- **Exercise**: Please write out the records below, starting with their first line and going on through the line with "genus: Chiasmia", copying each line exactly.

Collected data entries
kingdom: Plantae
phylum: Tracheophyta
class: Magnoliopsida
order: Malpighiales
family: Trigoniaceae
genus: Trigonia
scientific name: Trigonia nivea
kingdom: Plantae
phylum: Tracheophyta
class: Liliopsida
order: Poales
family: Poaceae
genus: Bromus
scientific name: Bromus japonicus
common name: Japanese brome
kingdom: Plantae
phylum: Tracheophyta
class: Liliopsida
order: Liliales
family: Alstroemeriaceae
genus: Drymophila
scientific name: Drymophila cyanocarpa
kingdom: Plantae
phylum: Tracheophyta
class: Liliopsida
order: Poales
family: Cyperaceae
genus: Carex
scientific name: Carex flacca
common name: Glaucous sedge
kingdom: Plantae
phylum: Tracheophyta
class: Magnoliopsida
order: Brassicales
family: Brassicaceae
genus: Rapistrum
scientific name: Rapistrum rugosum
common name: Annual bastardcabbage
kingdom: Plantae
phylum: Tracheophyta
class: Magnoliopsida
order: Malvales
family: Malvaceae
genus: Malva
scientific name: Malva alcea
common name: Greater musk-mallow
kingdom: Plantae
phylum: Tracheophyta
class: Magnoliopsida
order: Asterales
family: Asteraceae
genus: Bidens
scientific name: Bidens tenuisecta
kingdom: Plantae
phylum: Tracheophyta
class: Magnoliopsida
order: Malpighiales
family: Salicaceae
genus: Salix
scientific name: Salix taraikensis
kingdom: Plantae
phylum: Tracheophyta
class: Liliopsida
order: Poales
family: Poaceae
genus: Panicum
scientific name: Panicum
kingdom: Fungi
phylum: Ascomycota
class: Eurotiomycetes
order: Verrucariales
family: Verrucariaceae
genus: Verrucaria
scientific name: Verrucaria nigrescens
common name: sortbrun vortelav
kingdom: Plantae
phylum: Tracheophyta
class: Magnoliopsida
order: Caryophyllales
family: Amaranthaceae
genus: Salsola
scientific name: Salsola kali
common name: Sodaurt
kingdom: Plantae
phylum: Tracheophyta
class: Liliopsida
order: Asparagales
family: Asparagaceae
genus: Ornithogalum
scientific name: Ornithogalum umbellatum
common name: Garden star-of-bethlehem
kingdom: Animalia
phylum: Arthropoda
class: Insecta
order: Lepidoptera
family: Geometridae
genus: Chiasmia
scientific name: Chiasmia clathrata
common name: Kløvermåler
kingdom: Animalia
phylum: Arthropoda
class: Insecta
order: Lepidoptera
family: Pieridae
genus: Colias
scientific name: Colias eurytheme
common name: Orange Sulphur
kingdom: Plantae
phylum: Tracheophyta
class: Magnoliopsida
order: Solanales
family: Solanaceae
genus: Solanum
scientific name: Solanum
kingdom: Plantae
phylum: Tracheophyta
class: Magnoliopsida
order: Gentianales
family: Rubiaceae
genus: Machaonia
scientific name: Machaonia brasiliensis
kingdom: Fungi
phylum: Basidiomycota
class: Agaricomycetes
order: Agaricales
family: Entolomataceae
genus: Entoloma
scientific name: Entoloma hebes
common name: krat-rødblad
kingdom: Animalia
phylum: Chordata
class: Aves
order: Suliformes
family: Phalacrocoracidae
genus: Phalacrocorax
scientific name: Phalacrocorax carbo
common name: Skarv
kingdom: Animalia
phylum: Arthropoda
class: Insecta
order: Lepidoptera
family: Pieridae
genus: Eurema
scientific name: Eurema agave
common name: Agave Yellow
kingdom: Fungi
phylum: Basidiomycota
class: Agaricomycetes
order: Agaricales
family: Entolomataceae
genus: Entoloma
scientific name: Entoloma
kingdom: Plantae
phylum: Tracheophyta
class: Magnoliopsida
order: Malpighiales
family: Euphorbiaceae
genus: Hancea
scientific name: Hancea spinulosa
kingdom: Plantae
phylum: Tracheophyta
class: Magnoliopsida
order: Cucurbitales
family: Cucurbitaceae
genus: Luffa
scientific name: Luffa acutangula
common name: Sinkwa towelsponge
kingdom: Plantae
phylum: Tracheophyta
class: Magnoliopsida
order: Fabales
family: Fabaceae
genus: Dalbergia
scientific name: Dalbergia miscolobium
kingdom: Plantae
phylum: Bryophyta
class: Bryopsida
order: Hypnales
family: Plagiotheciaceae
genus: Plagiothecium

- **Exercise answer**:
kingdom: Plantae
phylum: Tracheophyta
class: Magnoliopsida
order: Malpighiales
family: Trigoniaceae
genus: Trigonia
scientific name: Trigonia nivea
kingdom: Plantae
phylum: Tracheophyta
class: Liliopsida
order: Poales
family: Poaceae
genus: Bromus
scientific name: Bromus japonicus
common name: Japanese brome
kingdom: Plantae
phylum: Tracheophyta
class: Liliopsida
order: Liliales
family: Alstroemeriaceae
genus: Drymophila
scientific name: Drymophila cyanocarpa
kingdom: Plantae
phylum: Tracheophyta
class: Liliopsida
order: Poales
family: Cyperaceae
genus: Carex
scientific name: Carex flacca
common name: Glaucous sedge
kingdom: Plantae
phylum: Tracheophyta
class: Magnoliopsida
order: Brassicales
family: Brassicaceae
genus: Rapistrum
scientific name: Rapistrum rugosum
common name: Annual bastardcabbage
kingdom: Plantae
phylum: Tracheophyta
class: Magnoliopsida
order: Malvales
family: Malvaceae
genus: Malva
scientific name: Malva alcea
common name: Greater musk-mallow
kingdom: Plantae
phylum: Tracheophyta
class: Magnoliopsida
order: Asterales
family: Asteraceae
genus: Bidens
scientific name: Bidens tenuisecta
kingdom: Plantae
phylum: Tracheophyta
class: Magnoliopsida
order: Malpighiales
family: Salicaceae
genus: Salix
scientific name: Salix taraikensis
kingdom: Plantae
phylum: Tracheophyta
class: Liliopsida
order: Poales
family: Poaceae
genus: Panicum
scientific name: Panicum
kingdom: Fungi
phylum: Ascomycota
class: Eurotiomycetes
order: Verrucariales
family: Verrucariaceae
genus: Verrucaria
scientific name: Verrucaria nigrescens
common name: sortbrun vortelav
kingdom: Plantae
phylum: Tracheophyta
class: Magnoliopsida
order: Caryophyllales
family: Amaranthaceae
genus: Salsola
scientific name: Salsola kali
common name: Sodaurt
kingdom: Plantae
phylum: Tracheophyta
class: Liliopsida
order: Asparagales
family: Asparagaceae
genus: Ornithogalum
scientific name: Ornithogalum umbellatum
common name: Garden star-of-bethlehem
kingdom: Animalia
phylum: Arthropoda
class: Insecta
order: Lepidoptera
family: Geometridae
genus: Chiasmia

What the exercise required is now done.